Poland’s illiberal turn under the nationalist Law and Justice party is starting to damage the country’s economic prospects.
This weekend, the Moody’s ratings agency, which assesses the creditworthiness of states, switched Poland’s outlook to negative, blaming higher deficit spending and unpredictable public policy.
The International Monetary Fund agreed, warning that “downside risks” to the economy — Central Europe’s largest — have “intensified” in recent months.
Moody’s still considers Poland a reasonably safe investment. Its economy is diversified and has kept growing despite the upheavals in the neighboring eurozone. For a decade, it was the best-performing economy in the EU.
But the trend has been going the other way since Law and Justice returned to power last year.
Moody’s is critical of the party’s spending plans.
Rooted in the Catholic and conservative east of Poland, Law and Justice is making good on its election promises to introduce a new child benefit and lower the retirement age. But new taxes on banks and retailers — themselves unkind to growth — are unlikely to fully offset the costs.
The IMF calls the proposed reduction in the pension age a “step in the wrong direction.” It could “increase the risk of old-age poverty and associated higher reliance on social benefits,” the fund warns, “with adverse implications for the budget.”
Poland could even break the European Union’s 3-percent deficit ceiling, something the last government carefully avoided.
Moody’s second reason for putting Poland on notice includes the government’s standoff with the Constitutional Court.
The tribunal was a thorn in the eye of the last right-wing government, from 2005 and 2007, and has been no more accommodating to the incumbent one.

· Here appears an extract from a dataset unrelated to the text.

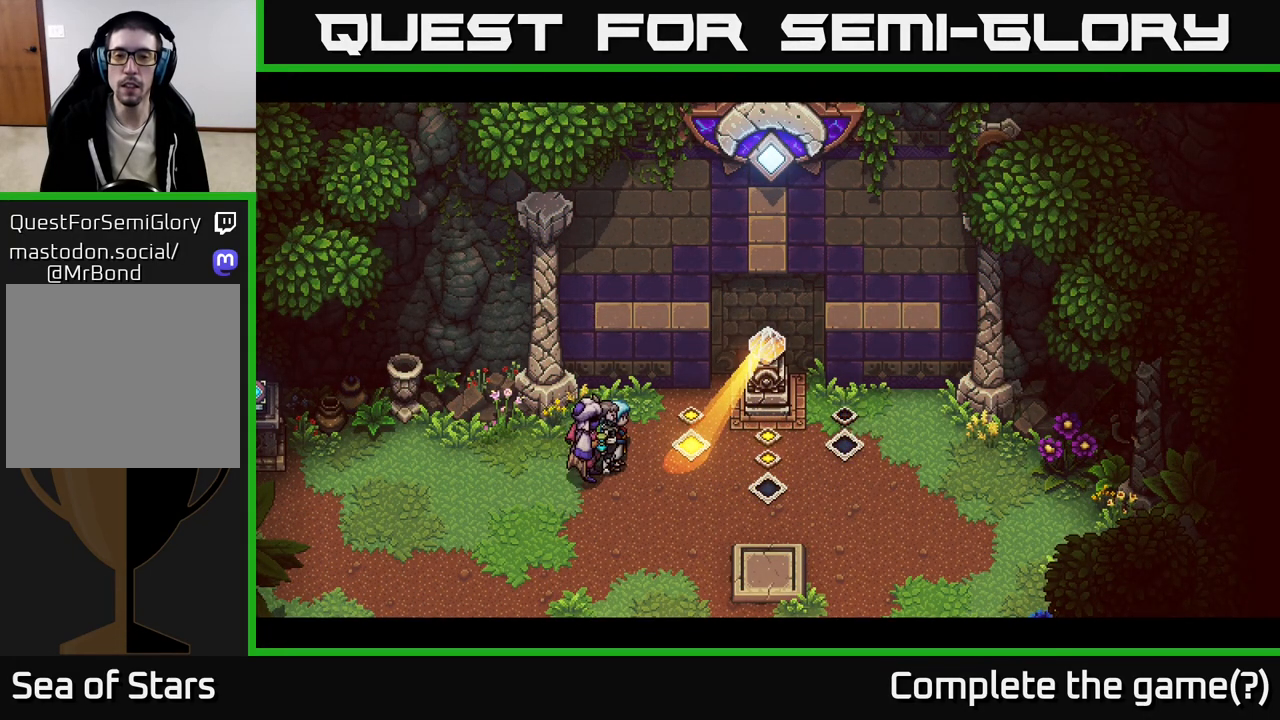
{"buttons": [], "left_stick": "center", "right_stick": "center", "events": []}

Earlier this year, it threw out a series of reforms Law and Justice rushed through parliament in a late-night sitting in December, mere weeks after winning the election.
The party retaliated by passing legislation that stripped the court of its autonomy and sacking several judges who were appointed by its liberal predecessors.

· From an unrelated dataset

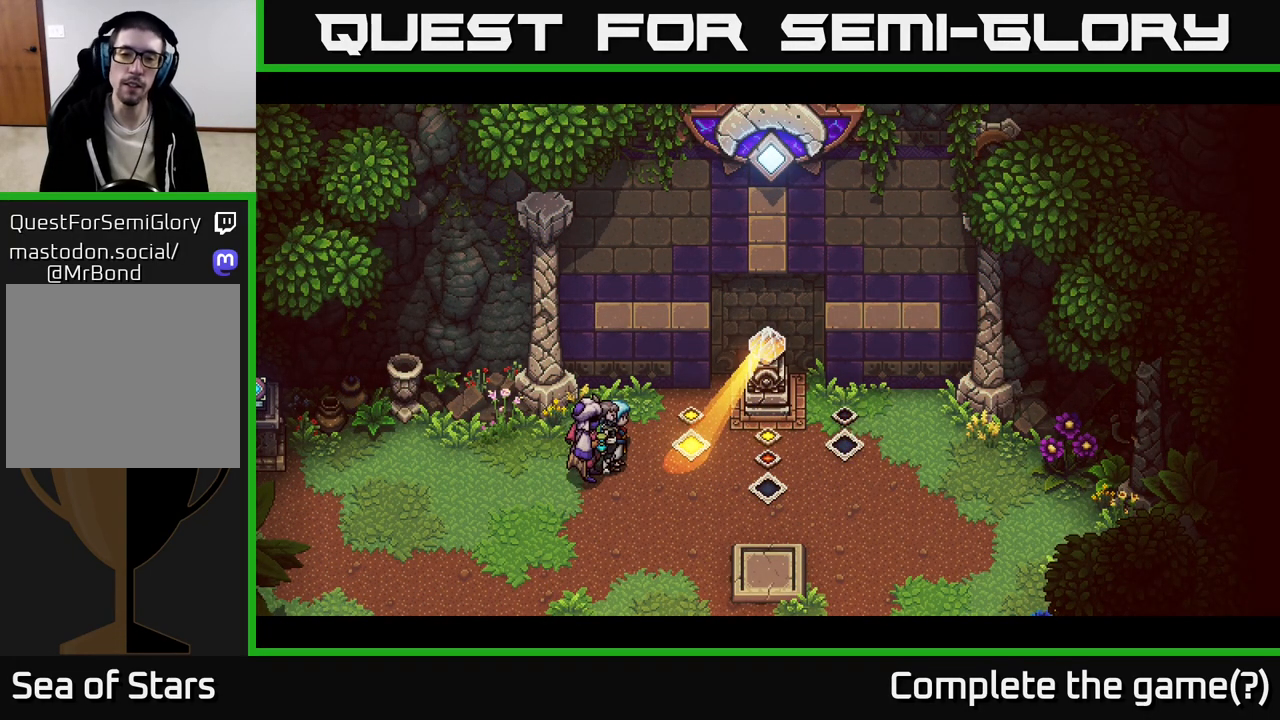
{"buttons": [], "left_stick": "center", "right_stick": "center", "events": []}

The IMF is circumspect in its criticism. It cautions, “A weakening of some institutions and policies or fiscal slippages could worsen investor sentiment and hinder economic expansion.”
Law and Justice’s populist spending pledges and disregard for the rule of law are not even the whole story.
Since it won the election, the party has purged political opponents from government agencies and state-run companies. Lawmakers have threatened to muzzle critical media outlets.
All of this has set off alarm bells in Brussels. The European Commission there launched an unprecedented probe into Poland’s judicial reforms in January.
Standard and Poor’s, one of Moody’s competitors, cut its credit rating for Poland that month.
Many ordinary Poles worry as well. 63 percent recently told a survey that appeared in the Rzeczpospolita newspaper that they feel Polish democracy is in danger.